- Born: October 17, 1760 Philadelphia, Pennsylvania, British America
- Died: December 26, 1800 (aged 40) Philadelphia, Pennsylvania, U.S.
- Occupation: Philanthropist

= Anne Parrish (philanthropist) =

American philanthropist (1760–1800)

Anne Parrish (1760–1800) was an American Quaker philanthropist. Following the 1793 yellow fever epidemic in Philadelphia, she devoted herself to philanthropy and co-founded a women's relief society for the poor. The Female Society for the Relief of the Distressed, founded in 1795, was one of the first charitable women's organizations in the United States. Parrish also establish a free school for girls in her home in 1796. The school expanded over the years, later becoming the Aimwell School which lasted until 1923.

==Early life==
Anne Parrish was born in Philadelphia, Pennsylvania, on October 17, 1760. Her family was prominent in the Philadelphia Quaker community. Her mother, Sarah Mitchell, would later attend meetings of her organization, and her father Isaac Parrish was a hatmaker. Parrish's brother Joseph (1779–1840) went on to become a physician.

==Yellow fever and philanthropy==
Parrish was 33 years old during the 1793 Philadelphia yellow fever epidemic, which claimed the lives of 5,000 Philadelphians (then one-tenth of the population). Her parents were among those who fell ill during the epidemic and she made a vow to devote her life to philanthropy should they recover. While two of her younger brothers did not survive, her parents did.

Parrish started providing assistance to Philadelphians who had been impacted by the epidemic. On November 9, 1795, Parrish met with 23 other young Quaker women in a private home and formed the Female Society for the Relief of the Distressed. (Note: The organization was later renamed the Female Society for the Relief and Employment of the Poor in 1811.) They kept records of their proceedings and in their first meeting it was recorded:

"A number of young Women having been induced to believe from the Observations they have made, that they could afford some assistance to their suffering fellow Creatures, particularly Widows and Orphans; by entering into a Subscription for their relief, visiting them in their solatary [sic] Dwellings without distinction of Nation or Colour, sympathizing in their afflictions and as far as their Ability extends alleviating them."

The Female Society provided aid to the families of those who had succumbed to yellow fever, initially distributing clothing, food and fuel around Philadelphia. They went on to establish the House of Industry to provide employment for impoverished women, spinning wool and flax. The organization was among the first charities in the United States for women and was a departure from the traditional charitable endeavors of Quaker women, being directed towards the general population rather than just the Quaker community. A letter to the Society from the physician John Marsillac was indicative of the general sentiment towards the organization and was preserved in the organization's minutes. In it, he lauded their "zeal" but questioned whether they shouldn't limit their benevolence to just widows and orphans. The House of Industry established a daycare for working mothers in 1799.

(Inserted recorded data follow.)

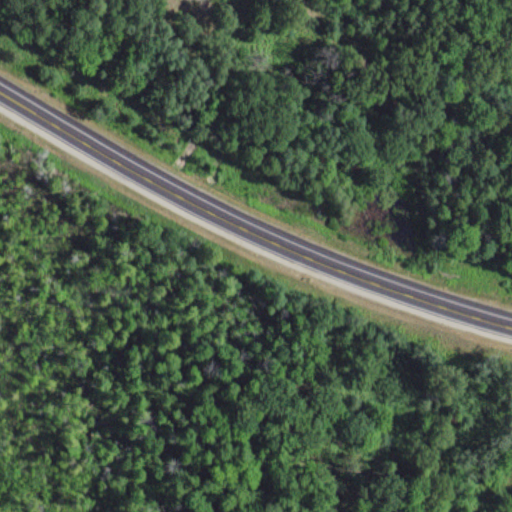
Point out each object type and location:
road: (247, 229)
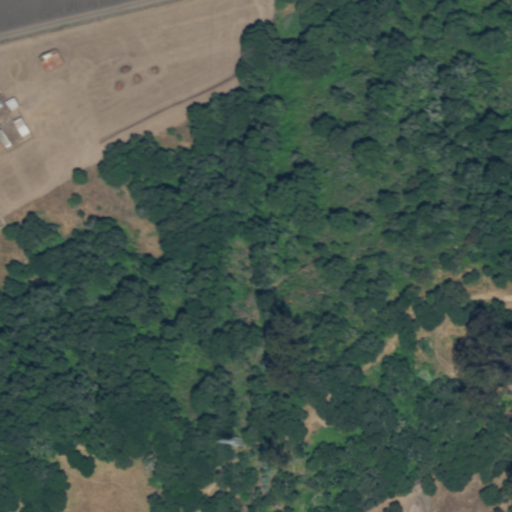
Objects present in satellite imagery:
road: (80, 22)
crop: (104, 78)
building: (0, 146)
power tower: (236, 441)
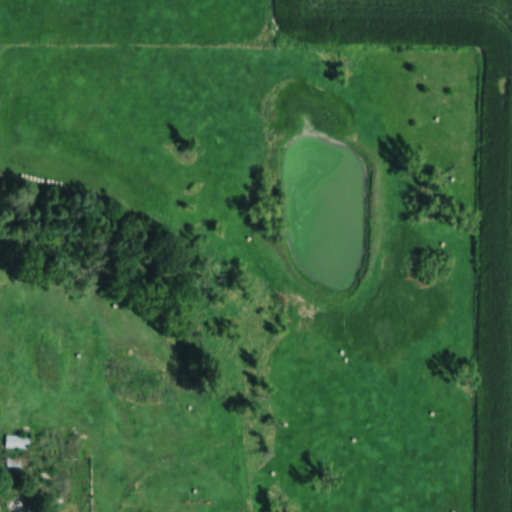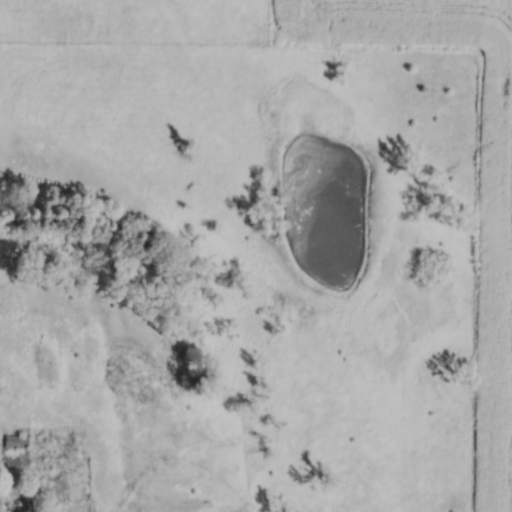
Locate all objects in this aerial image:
building: (18, 440)
building: (17, 503)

Parrish opened a free day school for indigent white girls in her father's house in 1796. In 1798, many of the same women who had founded the Society for the Relief and Employment of the Poor, formalized the school as the Aimwell School Association. By its third year, the school had around 50 students and several teachers. Domestic skill training in sewing accompanied coursework. In 1797, the school was moved to Corporation School House.

Addressing the uneasiness expressed by older members of her community towards her endeavors, Parrish wrote in a letter, "could I walk on in the beaten path without daring to think for myself, but relying entirely upon the judgment of those advanced in life... I might perhaps find an easier way... The time will come when I will be better understood." She went on to say that:

"None seem to understand my language. Some I meet with seem to be as insensible to my meaning as though I spoke in a foreign tongue. Even some I dearly love, cannot altogether unite with me. I believe they are afraid I shall be singular, and... led astray. I know some of them are religiously inclined, and would rejoice to see me so too, but my ideas of religion differ a little from theirs."

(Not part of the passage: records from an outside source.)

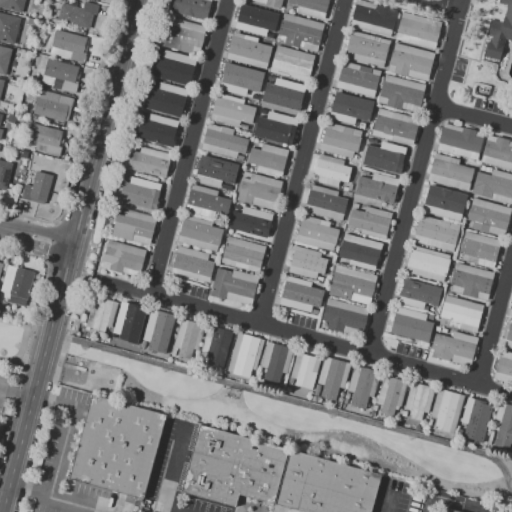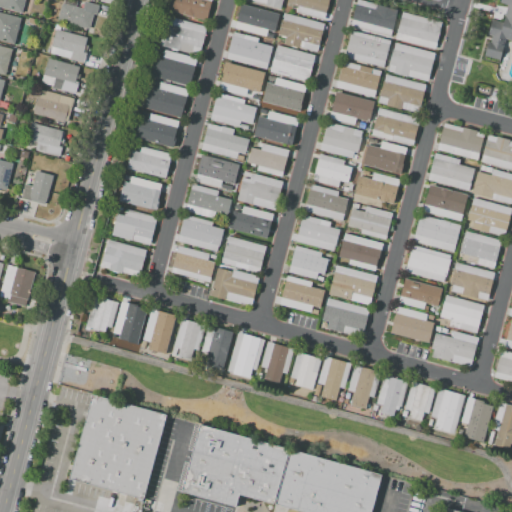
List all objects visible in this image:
building: (98, 0)
building: (268, 2)
building: (269, 3)
road: (439, 4)
building: (11, 5)
building: (12, 5)
building: (190, 7)
building: (310, 7)
building: (310, 7)
building: (189, 8)
building: (76, 13)
building: (76, 13)
building: (372, 17)
building: (373, 18)
building: (254, 20)
building: (257, 20)
building: (8, 27)
building: (8, 27)
building: (417, 30)
building: (418, 30)
building: (499, 31)
building: (299, 32)
building: (300, 32)
building: (499, 34)
building: (181, 35)
building: (182, 36)
building: (67, 45)
building: (68, 46)
building: (365, 48)
building: (367, 49)
building: (247, 50)
building: (248, 51)
building: (4, 58)
building: (4, 59)
building: (409, 61)
building: (410, 62)
building: (291, 63)
building: (292, 64)
building: (174, 67)
building: (173, 68)
building: (59, 75)
building: (60, 75)
building: (356, 78)
building: (239, 79)
building: (358, 79)
building: (240, 81)
building: (1, 84)
building: (1, 85)
building: (400, 93)
building: (402, 93)
building: (284, 94)
building: (285, 94)
building: (164, 99)
building: (166, 99)
building: (51, 105)
building: (52, 105)
building: (349, 108)
building: (350, 108)
building: (231, 110)
building: (231, 111)
building: (0, 116)
road: (472, 122)
building: (394, 126)
building: (243, 127)
building: (274, 127)
building: (394, 127)
building: (277, 128)
building: (156, 129)
building: (157, 130)
building: (0, 131)
building: (44, 138)
building: (45, 139)
building: (339, 140)
building: (341, 140)
building: (222, 141)
building: (458, 141)
building: (460, 141)
building: (222, 142)
road: (190, 149)
building: (497, 151)
building: (497, 152)
building: (383, 157)
building: (240, 158)
building: (387, 158)
building: (267, 159)
building: (268, 159)
building: (148, 161)
building: (148, 162)
road: (303, 164)
building: (3, 169)
building: (330, 170)
building: (331, 171)
building: (214, 172)
building: (215, 172)
building: (448, 172)
building: (449, 172)
building: (364, 173)
building: (4, 174)
building: (129, 178)
road: (414, 179)
building: (493, 185)
building: (226, 186)
building: (493, 186)
building: (376, 187)
building: (36, 188)
building: (37, 188)
building: (377, 188)
building: (258, 191)
building: (259, 191)
building: (142, 195)
building: (138, 196)
building: (205, 201)
building: (206, 202)
building: (324, 202)
building: (325, 202)
building: (443, 202)
building: (444, 203)
building: (358, 206)
building: (237, 207)
building: (487, 216)
building: (488, 217)
building: (249, 221)
building: (369, 221)
building: (250, 222)
building: (370, 222)
building: (133, 226)
building: (133, 226)
building: (434, 232)
building: (199, 233)
building: (199, 233)
building: (315, 233)
building: (316, 233)
building: (435, 233)
road: (35, 236)
building: (479, 248)
building: (479, 249)
building: (359, 251)
building: (359, 252)
building: (241, 254)
building: (243, 254)
road: (69, 255)
building: (121, 258)
building: (122, 258)
building: (305, 262)
building: (306, 262)
building: (426, 263)
building: (427, 263)
building: (0, 264)
building: (191, 264)
building: (194, 264)
building: (1, 267)
building: (470, 281)
building: (470, 281)
building: (15, 284)
building: (16, 285)
building: (351, 285)
building: (232, 286)
building: (234, 286)
building: (353, 286)
building: (299, 294)
building: (300, 294)
building: (417, 294)
building: (418, 294)
building: (509, 308)
building: (511, 312)
building: (101, 313)
building: (460, 313)
building: (99, 314)
building: (461, 314)
building: (343, 317)
building: (344, 317)
building: (128, 320)
building: (128, 321)
road: (495, 321)
building: (410, 324)
building: (411, 325)
building: (160, 327)
building: (157, 330)
road: (287, 335)
building: (507, 335)
building: (508, 336)
park: (12, 338)
building: (188, 338)
building: (186, 339)
building: (215, 346)
building: (216, 346)
building: (454, 347)
building: (453, 348)
building: (244, 354)
building: (243, 355)
building: (274, 361)
building: (275, 361)
building: (503, 366)
building: (504, 366)
building: (303, 370)
building: (305, 370)
building: (332, 376)
building: (331, 377)
building: (360, 385)
building: (362, 385)
building: (317, 390)
road: (257, 392)
road: (16, 394)
building: (390, 394)
building: (389, 395)
building: (346, 398)
building: (417, 400)
building: (417, 400)
building: (374, 407)
building: (445, 409)
building: (446, 410)
building: (404, 414)
building: (474, 419)
building: (475, 419)
park: (290, 422)
building: (429, 422)
building: (503, 425)
building: (503, 425)
building: (490, 437)
building: (116, 446)
road: (60, 449)
building: (117, 450)
building: (232, 469)
building: (274, 476)
building: (324, 486)
road: (445, 502)
road: (387, 505)
road: (174, 510)
building: (446, 510)
building: (445, 511)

Her friend Catharine W. Morris, was responsible for an account of Parrish, writing in part:

"She was exemplary in fulfilling the Commands of her Saviour, in visiting the Sick; feeding the Hungry, and clothing the Naked— and many were the Hours she passed in seeking out the Habitation of the disconsolate Widow, and wiping the artless Tear of sorrow from the Eye of the innocent Orphan."

Parrish died in Philadelphia on December 26, 1800. The Aimwell School continued operating until 1923.